The average Catholic is simply unaware of the pressures on a typical bishop: the erosion of his privacy and personal life, the shortage of resources, the abundance of needs, the sometimes difficult relationships with priests (who are brothers, not employees) and religious communities, and a dozen other issues. These burdens don't excuse a bishop's failures, but they should at least earn him the same understanding and civility a layperson would expect under similar circumstances.
Unfortunately, they don't. Especially since the clergy sex-abuse scandal broke in 2002, bishop-bashing and a pervasive climate of distrust bordering on contempt have emerged from both the left and right in the Church in the United States. Both use the scandal as a hook on which to hang a bagful of other issues. The trouble is that when the shepherd is struck, the sheep scatter. Given that fact, Catholic journalists must take extraordinary care that in questioning the behavior or views of a bishop, they do it in a way that respects both the office and the man, and does not shill for those outside the Church who bear her ill will.
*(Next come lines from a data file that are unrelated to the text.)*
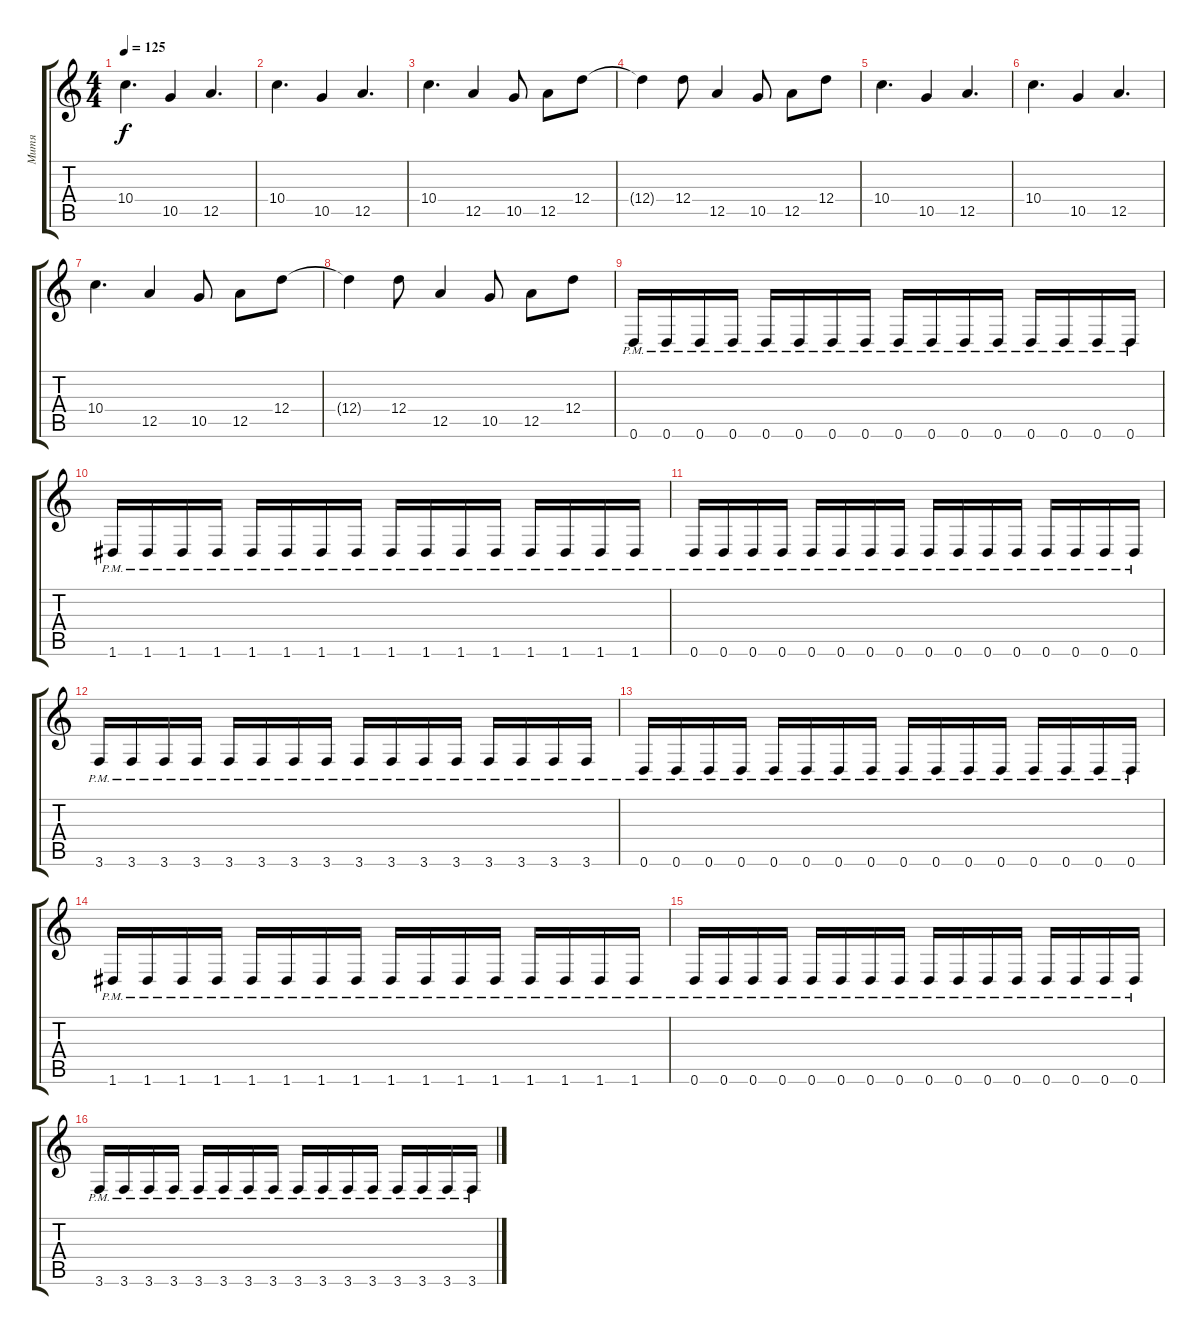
\track ("Митя" "Митя") {instrument distortionguitar}
\staff {score tabs}
\tuning (E4 B3 G3 D3 A2 D2) {hide}
\ts (4 4)
\tempo 125
\clef g2
\ks c
10.4.4{d dy f} 10.5.4 12.5.4{d} |
10.4.4{d} 10.5.4 12.5.4{d} |
10.4.4{d} 12.5.4 10.5.8 12.5.8 12.4.8 |
12.4{t}.4 12.4.8 12.5.4 10.5.8 12.5.8 12.4.8 |
10.4.4{d} 10.5.4 12.5.4{d} |
10.4.4{d} 10.5.4 12.5.4{d} |
10.4.4{d} 12.5.4 10.5.8 12.5.8 12.4.8 |
12.4{t}.4 12.4.8 12.5.4 10.5.8 12.5.8 12.4.8 |
0.6{pm}.16 0.6{pm}.16 0.6{pm}.16 0.6{pm}.16 0.6{pm}.16 0.6{pm}.16 0.6{pm}.16 0.6{pm}.16 0.6{pm}.16 0.6{pm}.16 0.6{pm}.16 0.6{pm}.16 0.6{pm}.16 0.6{pm}.16 0.6{pm}.16 0.6{pm}.16 |
1.6{pm}.16 1.6{pm}.16 1.6{pm}.16 1.6{pm}.16 1.6{pm}.16 1.6{pm}.16 1.6{pm}.16 1.6{pm}.16 1.6{pm}.16 1.6{pm}.16 1.6{pm}.16 1.6{pm}.16 1.6{pm}.16 1.6{pm}.16 1.6{pm}.16 1.6{pm}.16 |
0.6{pm}.16 0.6{pm}.16 0.6{pm}.16 0.6{pm}.16 0.6{pm}.16 0.6{pm}.16 0.6{pm}.16 0.6{pm}.16 0.6{pm}.16 0.6{pm}.16 0.6{pm}.16 0.6{pm}.16 0.6{pm}.16 0.6{pm}.16 0.6{pm}.16 0.6{pm}.16 |
3.6{pm}.16 3.6{pm}.16 3.6{pm}.16 3.6{pm}.16 3.6{pm}.16 3.6{pm}.16 3.6{pm}.16 3.6{pm}.16 3.6{pm}.16 3.6{pm}.16 3.6{pm}.16 3.6{pm}.16 3.6{pm}.16 3.6{pm}.16 3.6{pm}.16 3.6{pm}.16 |
0.6{pm}.16 0.6{pm}.16 0.6{pm}.16 0.6{pm}.16 0.6{pm}.16 0.6{pm}.16 0.6{pm}.16 0.6{pm}.16 0.6{pm}.16 0.6{pm}.16 0.6{pm}.16 0.6{pm}.16 0.6{pm}.16 0.6{pm}.16 0.6{pm}.16 0.6{pm}.16 |
1.6{pm}.16 1.6{pm}.16 1.6{pm}.16 1.6{pm}.16 1.6{pm}.16 1.6{pm}.16 1.6{pm}.16 1.6{pm}.16 1.6{pm}.16 1.6{pm}.16 1.6{pm}.16 1.6{pm}.16 1.6{pm}.16 1.6{pm}.16 1.6{pm}.16 1.6{pm}.16 |
0.6{pm}.16 0.6{pm}.16 0.6{pm}.16 0.6{pm}.16 0.6{pm}.16 0.6{pm}.16 0.6{pm}.16 0.6{pm}.16 0.6{pm}.16 0.6{pm}.16 0.6{pm}.16 0.6{pm}.16 0.6{pm}.16 0.6{pm}.16 0.6{pm}.16 0.6{pm}.16 |
3.6{pm}.16 3.6{pm}.16 3.6{pm}.16 3.6{pm}.16 3.6{pm}.16 3.6{pm}.16 3.6{pm}.16 3.6{pm}.16 3.6{pm}.16 3.6{pm}.16 3.6{pm}.16 3.6{pm}.16 3.6{pm}.16 3.6{pm}.16 3.6{pm}.16 3.6{pm}.16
Secondly, all Catholic media, to be truly "Catholic," must be evangelical – in other words, missionary. Each media organization pursues this goal in a manner appropriate to its specific format. But the guiding principle for all Catholic communications is Inter Mirifica 17: The "main aim of all [Catholic media] is to propagate and defend the truth and to secure the permeation of society by Christian values." Elsewhere, the same conciliar decree notes that "an authentically Catholic press" should have as its purpose "to form, to consolidate and to promote a public opinion in conformity with the natural law and with Catholic doctrines and directives" (14). When we undermine trust in our bishops, we undermine the Church herself; in fact, we engage in a kind of anti-evangelization. This doesn't exclude the respectful criticism of bishops on matters of real substance. But, as Deal rightly suggests, how we do that matters profoundly, because it has implications for the faith of a great many people.
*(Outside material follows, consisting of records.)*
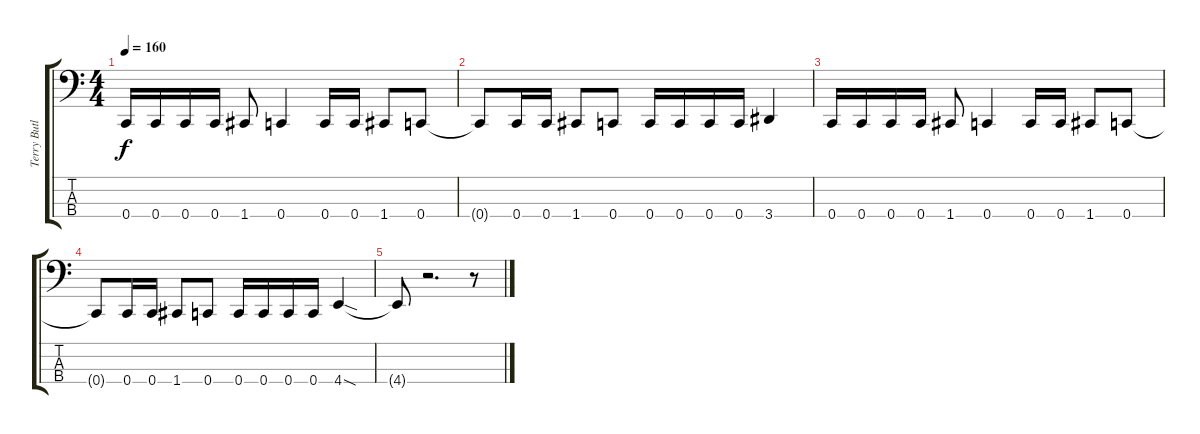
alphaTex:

\track ("Terry Butler (Bass Dropped C)" "Terry Butl") {instrument electricbasspick}
\staff {score tabs}
\tuning (F2 C2 G1 C1) {hide}
\ts (4 4)
\tempo 160
\clef f4
\ks c
0.4.16{dy f} 0.4.16 0.4.16 0.4.16 1.4.8 0.4.4 0.4.16 0.4.16 1.4.8 0.4.8 |
0.4{t}.8 0.4.16 0.4.16 1.4.8 0.4.8 0.4.16 0.4.16 0.4.16 0.4.16 3.4.4 |
0.4.16 0.4.16 0.4.16 0.4.16 1.4.8 0.4.4 0.4.16 0.4.16 1.4.8 0.4.8 |
0.4{t}.8 0.4.16 0.4.16 1.4.8 0.4.8 0.4.16 0.4.16 0.4.16 0.4.16 4.4{sod}.4 |
4.4{t}.8 r.2{d} r.8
Finally: The Church is never primarily a bureaucracy or an institution. These things are necessary dimensions of her life, but they're only the skeleton. The Church, as people have actually lived her through the centuries, is much closer to a confederation of families than to a multinational corporation or monolith. The Church is a "she," not an "it" – and until laypersons hardwire that historically Catholic vocabulary back into their thinking, they will always imagine the Church through the lens of American power politics.
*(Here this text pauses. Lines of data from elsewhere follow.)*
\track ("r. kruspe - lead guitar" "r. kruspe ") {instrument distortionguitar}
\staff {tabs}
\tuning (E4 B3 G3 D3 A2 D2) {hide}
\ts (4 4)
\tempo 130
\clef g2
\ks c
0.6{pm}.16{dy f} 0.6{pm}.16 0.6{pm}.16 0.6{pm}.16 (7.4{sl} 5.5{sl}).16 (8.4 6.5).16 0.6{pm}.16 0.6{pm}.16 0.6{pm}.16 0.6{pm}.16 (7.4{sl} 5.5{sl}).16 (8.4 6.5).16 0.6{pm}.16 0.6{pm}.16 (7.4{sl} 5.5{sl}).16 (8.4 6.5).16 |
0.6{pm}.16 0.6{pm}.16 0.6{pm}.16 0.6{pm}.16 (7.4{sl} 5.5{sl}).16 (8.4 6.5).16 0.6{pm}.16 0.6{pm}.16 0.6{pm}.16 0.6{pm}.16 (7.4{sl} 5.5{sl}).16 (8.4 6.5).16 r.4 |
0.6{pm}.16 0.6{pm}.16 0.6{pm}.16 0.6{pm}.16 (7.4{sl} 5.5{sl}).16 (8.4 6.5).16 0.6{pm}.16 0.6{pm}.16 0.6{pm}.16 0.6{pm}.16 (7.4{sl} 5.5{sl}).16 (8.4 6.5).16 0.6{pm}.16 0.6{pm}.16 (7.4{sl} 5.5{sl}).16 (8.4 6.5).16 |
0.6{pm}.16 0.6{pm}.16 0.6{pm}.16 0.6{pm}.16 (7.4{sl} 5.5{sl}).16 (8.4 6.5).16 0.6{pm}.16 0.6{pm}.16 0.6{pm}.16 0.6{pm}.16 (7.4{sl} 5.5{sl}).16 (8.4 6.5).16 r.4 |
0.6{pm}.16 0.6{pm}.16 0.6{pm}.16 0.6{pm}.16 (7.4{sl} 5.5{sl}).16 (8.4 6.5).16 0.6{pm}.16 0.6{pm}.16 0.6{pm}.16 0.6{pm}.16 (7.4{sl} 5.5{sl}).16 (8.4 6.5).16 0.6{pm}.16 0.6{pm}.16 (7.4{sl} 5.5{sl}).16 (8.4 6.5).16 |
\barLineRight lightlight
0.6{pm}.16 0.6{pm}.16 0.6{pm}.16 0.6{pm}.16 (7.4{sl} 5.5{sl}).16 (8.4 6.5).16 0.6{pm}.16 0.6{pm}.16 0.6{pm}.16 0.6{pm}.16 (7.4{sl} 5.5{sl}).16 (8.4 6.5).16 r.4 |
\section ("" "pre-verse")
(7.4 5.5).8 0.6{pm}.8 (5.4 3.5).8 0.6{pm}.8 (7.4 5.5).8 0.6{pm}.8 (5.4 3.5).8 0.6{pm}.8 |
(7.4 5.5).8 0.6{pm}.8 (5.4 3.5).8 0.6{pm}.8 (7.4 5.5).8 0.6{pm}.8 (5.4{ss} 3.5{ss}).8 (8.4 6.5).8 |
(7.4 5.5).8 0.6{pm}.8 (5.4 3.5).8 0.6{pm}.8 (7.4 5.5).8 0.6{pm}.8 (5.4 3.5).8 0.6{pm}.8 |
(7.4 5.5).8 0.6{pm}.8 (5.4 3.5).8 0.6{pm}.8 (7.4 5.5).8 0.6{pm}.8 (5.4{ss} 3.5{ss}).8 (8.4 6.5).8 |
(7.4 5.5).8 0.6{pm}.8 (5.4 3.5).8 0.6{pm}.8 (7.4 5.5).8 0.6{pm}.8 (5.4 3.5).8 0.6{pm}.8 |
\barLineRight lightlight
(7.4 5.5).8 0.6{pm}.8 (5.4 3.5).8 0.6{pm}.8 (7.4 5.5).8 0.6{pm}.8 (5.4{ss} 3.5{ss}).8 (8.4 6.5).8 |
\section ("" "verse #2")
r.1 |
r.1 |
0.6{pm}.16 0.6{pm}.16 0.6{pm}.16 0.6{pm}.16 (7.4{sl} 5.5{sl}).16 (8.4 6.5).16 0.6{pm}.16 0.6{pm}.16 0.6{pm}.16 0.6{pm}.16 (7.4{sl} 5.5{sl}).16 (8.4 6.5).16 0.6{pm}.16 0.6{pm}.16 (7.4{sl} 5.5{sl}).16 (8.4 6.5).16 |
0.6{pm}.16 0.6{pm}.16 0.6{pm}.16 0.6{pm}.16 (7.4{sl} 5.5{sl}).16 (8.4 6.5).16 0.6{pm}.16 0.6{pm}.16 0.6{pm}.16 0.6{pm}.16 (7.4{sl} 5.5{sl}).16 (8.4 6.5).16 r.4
The Church is, as Pope John XXIII said so movingly in his encyclical Mater et Magistra, the mother and teacher of all humanity, and within the family of faith, bishops are our fathers and brothers – not kings, not princes, not CEOs, and not above fraternal correction, but nonetheless deserving the affection, fidelity, and love that should exist in every family toward a parent or elder brother. The more we publicly criticize our bishops, the more we put the family at risk.